*Records for the task*

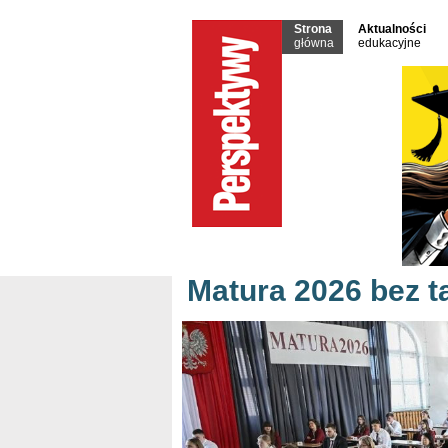
Strona
Aktualności
główna
edukacyjne
Matura 2026 bez t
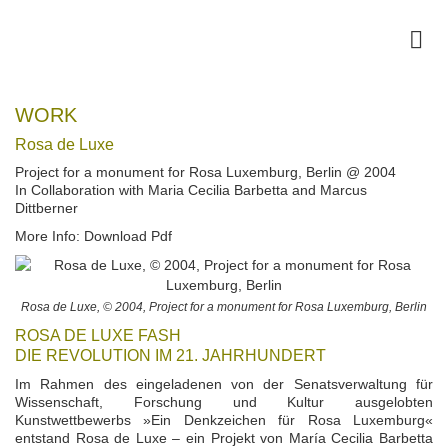
WORK
Rosa de Luxe
Project for a monument for Rosa Luxemburg, Berlin @ 2004
In Collaboration with Maria Cecilia Barbetta and Marcus
Dittberner
More Info: Download Pdf
Rosa de Luxe, © 2004, Project for a monument for Rosa Luxemburg, Berlin
ROSA DE LUXE FASH
DIE REVOLUTION IM 21. JAHRHUNDERT
Im Rahmen des eingeladenen von der Senatsverwaltung für
Wissenschaft, Forschung und Kultur ausgelobten
Kunstwettbewerbs »Ein Denkzeichen für Rosa Luxemburg«
entstand Rosa de Luxe – ein Projekt von María Cecilia Barbetta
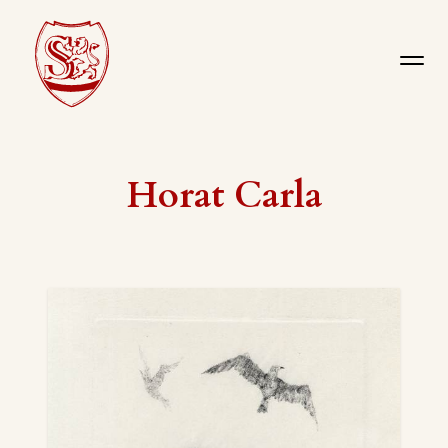
Horat Carla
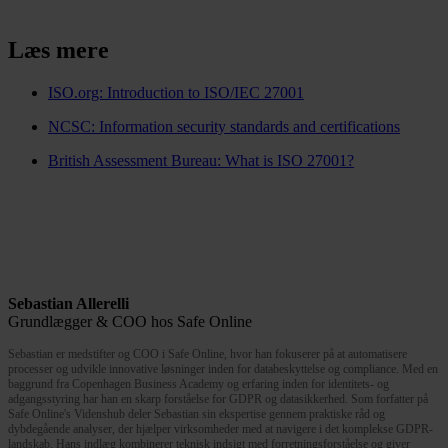
Læs mere
ISO.org: Introduction to ISO/IEC 27001
NCSC: Information security standards and certifications
British Assessment Bureau: What is ISO 27001?
Sebastian Allerelli
Grundlægger & COO hos Safe Online
Sebastian er medstifter og COO i Safe Online, hvor han fokuserer på at automatisere
processer og udvikle innovative løsninger inden for databeskyttelse og compliance. Med en
baggrund fra Copenhagen Business Academy og erfaring inden for identitets- og
adgangsstyring har han en skarp forståelse for GDPR og datasikkerhed. Som forfatter på
Safe Online's Videnshub deler Sebastian sin ekspertise gennem praktiske råd og
dybdegående analyser, der hjælper virksomheder med at navigere i det komplekse GDPR-
landskab. Hans indlæg kombinerer teknisk indsigt med forretningsforståelse og giver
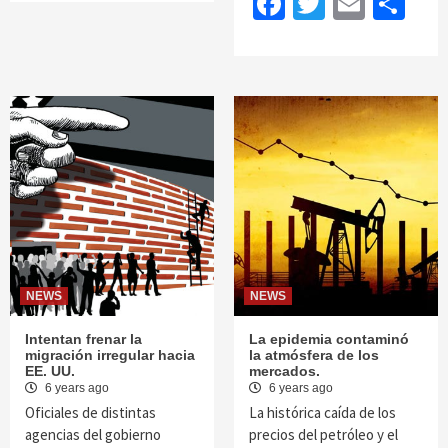
Facebook
Twitter
Email
Sh
NEWS
NEWS
Intentan frenar la
La epidemia contaminó
migración irregular hacia
la atmósfera de los
EE. UU.
mercados.
6 years ago
6 years ago
Oficiales de distintas
La histórica caída de los
agencias del gobierno
precios del petróleo y el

*Exercise aim*
Copy the text of every entry above, switching "NEWS" to "NOTICIAS" wherever it occurs and changing nothing else. Leave the pictures out of your answer.

*Exercise answer*
Strona
Aktualności
główna
edukacyjne
Matura 2026 bez t
WORK
Rosa de Luxe
Project for a monument for Rosa Luxemburg, Berlin @ 2004
In Collaboration with Maria Cecilia Barbetta and Marcus
Dittberner
More Info: Download Pdf
Rosa de Luxe, © 2004, Project for a monument for Rosa Luxemburg, Berlin
ROSA DE LUXE FASH
DIE REVOLUTION IM 21. JAHRHUNDERT
Im Rahmen des eingeladenen von der Senatsverwaltung für
Wissenschaft, Forschung und Kultur ausgelobten
Kunstwettbewerbs »Ein Denkzeichen für Rosa Luxemburg«
entstand Rosa de Luxe – ein Projekt von María Cecilia Barbetta
Horat Carla
Læs mere
ISO.org: Introduction to ISO/IEC 27001
NCSC: Information security standards and certifications
British Assessment Bureau: What is ISO 27001?
Sebastian Allerelli
Grundlægger & COO hos Safe Online
Sebastian er medstifter og COO i Safe Online, hvor han fokuserer på at automatisere
processer og udvikle innovative løsninger inden for databeskyttelse og compliance. Med en
baggrund fra Copenhagen Business Academy og erfaring inden for identitets- og
adgangsstyring har han en skarp forståelse for GDPR og datasikkerhed. Som forfatter på
Safe Online's Videnshub deler Sebastian sin ekspertise gennem praktiske råd og
dybdegående analyser, der hjælper virksomheder med at navigere i det komplekse GDPR-
landskab. Hans indlæg kombinerer teknisk indsigt med forretningsforståelse og giver
Facebook
Twitter
Email
Sh
NOTICIAS
NOTICIAS
Intentan frenar la
La epidemia contaminó
migración irregular hacia
la atmósfera de los
EE. UU.
mercados.
6 years ago
6 years ago
Oficiales de distintas
La histórica caída de los
agencias del gobierno
precios del petróleo y el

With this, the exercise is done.